▶ **Work instruction**
Transcribe the stretch of the text on loving the unlovely from "We often attach" through "in Mark 7:6-12.", keeping every word and mark the same.

------ Extracted text

Loving the Unlovely: Compassion without Passion?
I have to love him, but it doesn’t mean I have to like him! Have you ever heard anyone express this idea? Perhaps you’ve said it yourself? I know I certainly have. The problem with this statement is that it has no foundation in the Bible. In fact, this kind of statement actually contradicts what the Bible actually teaches.
We often attach extra-biblical ideas to our biblical understanding to give us an excuse not to follow what the actually scripture says. Here are some examples:
• I don’t give the homeless money because they might spend it on booze
• The Bible says I have to love my neighbor, but that doesn’t mean I have to like him
• I don’t have the gift of evangelism, so I don’t have to witness to people
• Tithing is part of the law, and I’m not under the law, so I don’t have to tithe if I don’t want
• Love is a verb
These are the exact kind of things that the pharisees of Jesus’ day did so that they could feel like they were following the law even though they were breaking the law. Jesus rebuked them for this in Mark 7:6-12.
“Well did Isaiah prophesy of you hypocrites, as it is written, ‘This people honors me with their lips, but their heart is far from me; in vain do they worship me, teaching as doctrines the commandments of men.’ You leave the commandment of God and hold to the tradition of men.” And he said to them, “You have a fine way of rejecting the commandment of God in order to establish your tradition! For Moses said, ‘Honor your father and your mother’; and, ‘Whoever reviles father or mother must surely die.’ But you say, ‘If a man tells his father or his mother, ‘Whatever you would have gained from me is Corban’ (that is, given to God)—then you no longer permit him to do anything for his father or mother, thus making void the word of God by your tradition that you have handed down. And many such things you do.”

------------
------ Data under study

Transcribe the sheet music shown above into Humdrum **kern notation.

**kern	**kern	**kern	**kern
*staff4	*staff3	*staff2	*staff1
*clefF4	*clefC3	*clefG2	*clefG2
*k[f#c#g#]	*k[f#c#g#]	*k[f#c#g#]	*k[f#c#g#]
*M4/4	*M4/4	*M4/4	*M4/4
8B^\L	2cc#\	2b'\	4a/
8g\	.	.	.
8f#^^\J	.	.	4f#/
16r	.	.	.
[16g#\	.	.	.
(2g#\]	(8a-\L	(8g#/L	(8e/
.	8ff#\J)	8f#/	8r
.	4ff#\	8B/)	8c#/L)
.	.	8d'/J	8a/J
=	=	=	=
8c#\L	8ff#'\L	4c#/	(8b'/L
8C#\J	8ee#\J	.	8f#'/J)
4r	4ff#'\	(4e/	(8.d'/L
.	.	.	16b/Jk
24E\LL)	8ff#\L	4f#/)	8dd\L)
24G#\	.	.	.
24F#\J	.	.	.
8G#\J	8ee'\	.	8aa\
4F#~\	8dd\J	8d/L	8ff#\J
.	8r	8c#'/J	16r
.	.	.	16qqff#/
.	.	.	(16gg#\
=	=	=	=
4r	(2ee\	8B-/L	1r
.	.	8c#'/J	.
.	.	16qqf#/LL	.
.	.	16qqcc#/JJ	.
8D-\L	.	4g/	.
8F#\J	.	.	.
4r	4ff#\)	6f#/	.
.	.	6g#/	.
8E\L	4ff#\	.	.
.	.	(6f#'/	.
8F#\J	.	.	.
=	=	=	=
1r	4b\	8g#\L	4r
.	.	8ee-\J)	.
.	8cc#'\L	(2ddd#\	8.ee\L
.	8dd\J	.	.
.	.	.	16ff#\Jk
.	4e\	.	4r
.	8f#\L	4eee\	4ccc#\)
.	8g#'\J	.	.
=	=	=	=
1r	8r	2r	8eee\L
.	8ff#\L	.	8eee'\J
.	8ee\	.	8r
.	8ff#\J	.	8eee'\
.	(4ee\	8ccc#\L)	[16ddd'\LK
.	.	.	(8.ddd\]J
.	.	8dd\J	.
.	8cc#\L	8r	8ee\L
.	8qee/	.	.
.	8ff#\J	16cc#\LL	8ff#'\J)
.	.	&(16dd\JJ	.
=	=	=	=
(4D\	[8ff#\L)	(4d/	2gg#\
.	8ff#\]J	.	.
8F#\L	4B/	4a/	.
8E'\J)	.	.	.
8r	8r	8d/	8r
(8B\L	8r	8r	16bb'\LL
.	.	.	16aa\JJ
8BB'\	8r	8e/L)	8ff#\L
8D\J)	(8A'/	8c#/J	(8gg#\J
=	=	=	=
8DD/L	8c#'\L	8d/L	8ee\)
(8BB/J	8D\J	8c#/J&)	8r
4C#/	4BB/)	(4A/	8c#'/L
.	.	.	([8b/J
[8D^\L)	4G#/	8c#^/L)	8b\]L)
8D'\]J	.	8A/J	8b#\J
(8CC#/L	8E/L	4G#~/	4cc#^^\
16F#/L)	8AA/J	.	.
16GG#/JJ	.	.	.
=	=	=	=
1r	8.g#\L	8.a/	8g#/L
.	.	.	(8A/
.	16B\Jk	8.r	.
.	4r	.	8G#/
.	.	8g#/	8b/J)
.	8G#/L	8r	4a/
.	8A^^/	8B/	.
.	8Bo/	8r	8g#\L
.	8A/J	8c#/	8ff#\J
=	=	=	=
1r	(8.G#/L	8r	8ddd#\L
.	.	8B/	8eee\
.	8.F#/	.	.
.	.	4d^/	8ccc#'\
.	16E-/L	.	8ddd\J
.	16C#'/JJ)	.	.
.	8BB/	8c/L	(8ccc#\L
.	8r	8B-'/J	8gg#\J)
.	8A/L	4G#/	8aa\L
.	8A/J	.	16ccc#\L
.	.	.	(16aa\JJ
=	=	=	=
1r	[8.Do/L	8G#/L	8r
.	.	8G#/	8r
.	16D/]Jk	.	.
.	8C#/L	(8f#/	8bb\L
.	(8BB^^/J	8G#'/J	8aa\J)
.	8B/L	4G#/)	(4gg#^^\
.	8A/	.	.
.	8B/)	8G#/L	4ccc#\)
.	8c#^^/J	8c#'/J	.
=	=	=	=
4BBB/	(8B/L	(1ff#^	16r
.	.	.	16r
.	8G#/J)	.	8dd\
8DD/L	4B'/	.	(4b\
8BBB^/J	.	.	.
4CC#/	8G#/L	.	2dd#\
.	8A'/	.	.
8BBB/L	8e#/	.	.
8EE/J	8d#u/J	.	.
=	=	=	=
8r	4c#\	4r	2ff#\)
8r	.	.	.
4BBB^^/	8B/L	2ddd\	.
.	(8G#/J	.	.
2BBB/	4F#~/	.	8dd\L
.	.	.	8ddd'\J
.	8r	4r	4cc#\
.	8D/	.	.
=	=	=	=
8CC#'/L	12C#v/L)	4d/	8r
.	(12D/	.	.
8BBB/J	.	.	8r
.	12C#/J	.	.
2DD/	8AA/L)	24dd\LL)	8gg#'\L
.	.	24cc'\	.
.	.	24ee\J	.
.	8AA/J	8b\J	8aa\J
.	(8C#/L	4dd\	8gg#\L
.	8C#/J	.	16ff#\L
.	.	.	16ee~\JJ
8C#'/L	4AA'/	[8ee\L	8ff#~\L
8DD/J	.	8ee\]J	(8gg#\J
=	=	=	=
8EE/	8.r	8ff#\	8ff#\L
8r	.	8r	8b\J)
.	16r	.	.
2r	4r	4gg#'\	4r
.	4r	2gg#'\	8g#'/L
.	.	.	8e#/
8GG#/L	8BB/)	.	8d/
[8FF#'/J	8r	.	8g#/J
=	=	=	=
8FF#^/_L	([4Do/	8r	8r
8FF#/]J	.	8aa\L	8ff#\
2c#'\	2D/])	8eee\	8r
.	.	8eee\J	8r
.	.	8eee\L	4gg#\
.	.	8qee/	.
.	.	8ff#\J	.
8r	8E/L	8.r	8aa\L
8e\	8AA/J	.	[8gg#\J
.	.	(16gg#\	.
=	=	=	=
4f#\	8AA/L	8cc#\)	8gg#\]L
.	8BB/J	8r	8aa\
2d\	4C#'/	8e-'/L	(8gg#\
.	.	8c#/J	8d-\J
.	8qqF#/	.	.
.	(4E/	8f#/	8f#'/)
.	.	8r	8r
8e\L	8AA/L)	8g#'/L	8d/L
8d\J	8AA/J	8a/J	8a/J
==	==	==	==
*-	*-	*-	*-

------------

▶ **Answer section**
We often attach extra-biblical ideas to our biblical understanding to give us an excuse not to follow what the actually scripture says. Here are some examples:
• I don’t give the homeless money because they might spend it on booze
• The Bible says I have to love my neighbor, but that doesn’t mean I have to like him
• I don’t have the gift of evangelism, so I don’t have to witness to people
• Tithing is part of the law, and I’m not under the law, so I don’t have to tithe if I don’t want
• Love is a verb
These are the exact kind of things that the pharisees of Jesus’ day did so that they could feel like they were following the law even though they were breaking the law. Jesus rebuked them for this in Mark 7:6-12.